## MATERIAL SUPPLIED
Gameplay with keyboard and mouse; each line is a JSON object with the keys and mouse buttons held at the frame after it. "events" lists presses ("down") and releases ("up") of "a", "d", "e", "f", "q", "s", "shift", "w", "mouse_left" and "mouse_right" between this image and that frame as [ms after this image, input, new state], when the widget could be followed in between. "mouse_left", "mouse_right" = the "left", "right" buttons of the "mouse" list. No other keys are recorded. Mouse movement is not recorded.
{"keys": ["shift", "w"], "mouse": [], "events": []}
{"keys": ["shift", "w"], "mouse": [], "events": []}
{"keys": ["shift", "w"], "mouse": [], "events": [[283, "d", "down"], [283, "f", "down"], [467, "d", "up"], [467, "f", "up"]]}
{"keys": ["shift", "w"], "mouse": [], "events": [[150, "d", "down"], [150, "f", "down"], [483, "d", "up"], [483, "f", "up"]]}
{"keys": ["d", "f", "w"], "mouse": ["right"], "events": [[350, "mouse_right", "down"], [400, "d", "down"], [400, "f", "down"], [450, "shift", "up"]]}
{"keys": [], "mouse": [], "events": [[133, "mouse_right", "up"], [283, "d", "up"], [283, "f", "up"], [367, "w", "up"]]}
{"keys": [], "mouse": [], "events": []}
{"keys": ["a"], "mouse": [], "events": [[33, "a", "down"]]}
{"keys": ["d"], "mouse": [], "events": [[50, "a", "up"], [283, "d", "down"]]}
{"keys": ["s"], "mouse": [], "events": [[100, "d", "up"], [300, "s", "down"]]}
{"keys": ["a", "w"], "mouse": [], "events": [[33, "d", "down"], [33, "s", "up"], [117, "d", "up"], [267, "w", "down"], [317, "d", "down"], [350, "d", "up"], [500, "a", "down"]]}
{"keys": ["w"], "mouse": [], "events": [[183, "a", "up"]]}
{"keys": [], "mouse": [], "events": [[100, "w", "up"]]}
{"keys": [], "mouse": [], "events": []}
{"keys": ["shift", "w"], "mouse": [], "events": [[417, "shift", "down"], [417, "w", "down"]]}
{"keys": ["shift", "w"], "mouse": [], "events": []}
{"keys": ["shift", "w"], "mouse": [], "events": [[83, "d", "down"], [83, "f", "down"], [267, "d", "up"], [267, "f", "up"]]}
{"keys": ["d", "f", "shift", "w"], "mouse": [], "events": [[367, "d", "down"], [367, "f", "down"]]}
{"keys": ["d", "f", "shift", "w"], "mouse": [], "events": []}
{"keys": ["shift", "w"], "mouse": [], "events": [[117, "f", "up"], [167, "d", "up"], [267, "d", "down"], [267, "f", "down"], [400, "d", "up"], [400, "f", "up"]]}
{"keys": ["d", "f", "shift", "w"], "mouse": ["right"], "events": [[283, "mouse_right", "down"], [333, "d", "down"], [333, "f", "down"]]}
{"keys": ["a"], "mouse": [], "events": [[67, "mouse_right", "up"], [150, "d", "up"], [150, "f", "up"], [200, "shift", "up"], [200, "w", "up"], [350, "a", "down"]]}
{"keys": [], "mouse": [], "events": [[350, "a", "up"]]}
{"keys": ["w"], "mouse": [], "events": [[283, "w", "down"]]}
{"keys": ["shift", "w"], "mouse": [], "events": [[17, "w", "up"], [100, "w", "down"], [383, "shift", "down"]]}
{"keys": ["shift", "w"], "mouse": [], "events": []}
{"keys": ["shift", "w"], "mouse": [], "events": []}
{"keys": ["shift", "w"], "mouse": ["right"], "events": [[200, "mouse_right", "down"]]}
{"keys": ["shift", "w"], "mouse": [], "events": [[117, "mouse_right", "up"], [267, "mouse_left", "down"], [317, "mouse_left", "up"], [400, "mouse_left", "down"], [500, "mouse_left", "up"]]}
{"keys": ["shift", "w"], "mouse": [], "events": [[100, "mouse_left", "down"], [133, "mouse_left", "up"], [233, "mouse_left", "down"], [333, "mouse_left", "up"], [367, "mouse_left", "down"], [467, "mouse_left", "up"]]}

## WHAT TO PRODUCE
The task calls for every line of the material to be reproduced precisely.

## TASK SOLUTION
Gameplay with keyboard and mouse; each line is a JSON object with the keys and mouse buttons held at the frame after it. "events" lists presses ("down") and releases ("up") of "a", "d", "e", "f", "q", "s", "shift", "w", "mouse_left" and "mouse_right" between this image and that frame as [ms after this image, input, new state], when the widget could be followed in between. "mouse_left", "mouse_right" = the "left", "right" buttons of the "mouse" list. No other keys are recorded. Mouse movement is not recorded.
{"keys": ["shift", "w"], "mouse": [], "events": []}
{"keys": ["shift", "w"], "mouse": [], "events": []}
{"keys": ["shift", "w"], "mouse": [], "events": [[283, "d", "down"], [283, "f", "down"], [467, "d", "up"], [467, "f", "up"]]}
{"keys": ["shift", "w"], "mouse": [], "events": [[150, "d", "down"], [150, "f", "down"], [483, "d", "up"], [483, "f", "up"]]}
{"keys": ["d", "f", "w"], "mouse": ["right"], "events": [[350, "mouse_right", "down"], [400, "d", "down"], [400, "f", "down"], [450, "shift", "up"]]}
{"keys": [], "mouse": [], "events": [[133, "mouse_right", "up"], [283, "d", "up"], [283, "f", "up"], [367, "w", "up"]]}
{"keys": [], "mouse": [], "events": []}
{"keys": ["a"], "mouse": [], "events": [[33, "a", "down"]]}
{"keys": ["d"], "mouse": [], "events": [[50, "a", "up"], [283, "d", "down"]]}
{"keys": ["s"], "mouse": [], "events": [[100, "d", "up"], [300, "s", "down"]]}
{"keys": ["a", "w"], "mouse": [], "events": [[33, "d", "down"], [33, "s", "up"], [117, "d", "up"], [267, "w", "down"], [317, "d", "down"], [350, "d", "up"], [500, "a", "down"]]}
{"keys": ["w"], "mouse": [], "events": [[183, "a", "up"]]}
{"keys": [], "mouse": [], "events": [[100, "w", "up"]]}
{"keys": [], "mouse": [], "events": []}
{"keys": ["shift", "w"], "mouse": [], "events": [[417, "shift", "down"], [417, "w", "down"]]}
{"keys": ["shift", "w"], "mouse": [], "events": []}
{"keys": ["shift", "w"], "mouse": [], "events": [[83, "d", "down"], [83, "f", "down"], [267, "d", "up"], [267, "f", "up"]]}
{"keys": ["d", "f", "shift", "w"], "mouse": [], "events": [[367, "d", "down"], [367, "f", "down"]]}
{"keys": ["d", "f", "shift", "w"], "mouse": [], "events": []}
{"keys": ["shift", "w"], "mouse": [], "events": [[117, "f", "up"], [167, "d", "up"], [267, "d", "down"], [267, "f", "down"], [400, "d", "up"], [400, "f", "up"]]}
{"keys": ["d", "f", "shift", "w"], "mouse": ["right"], "events": [[283, "mouse_right", "down"], [333, "d", "down"], [333, "f", "down"]]}
{"keys": ["a"], "mouse": [], "events": [[67, "mouse_right", "up"], [150, "d", "up"], [150, "f", "up"], [200, "shift", "up"], [200, "w", "up"], [350, "a", "down"]]}
{"keys": [], "mouse": [], "events": [[350, "a", "up"]]}
{"keys": ["w"], "mouse": [], "events": [[283, "w", "down"]]}
{"keys": ["shift", "w"], "mouse": [], "events": [[17, "w", "up"], [100, "w", "down"], [383, "shift", "down"]]}
{"keys": ["shift", "w"], "mouse": [], "events": []}
{"keys": ["shift", "w"], "mouse": [], "events": []}
{"keys": ["shift", "w"], "mouse": ["right"], "events": [[200, "mouse_right", "down"]]}
{"keys": ["shift", "w"], "mouse": [], "events": [[117, "mouse_right", "up"], [267, "mouse_left", "down"], [317, "mouse_left", "up"], [400, "mouse_left", "down"], [500, "mouse_left", "up"]]}
{"keys": ["shift", "w"], "mouse": [], "events": [[100, "mouse_left", "down"], [133, "mouse_left", "up"], [233, "mouse_left", "down"], [333, "mouse_left", "up"], [367, "mouse_left", "down"], [467, "mouse_left", "up"]]}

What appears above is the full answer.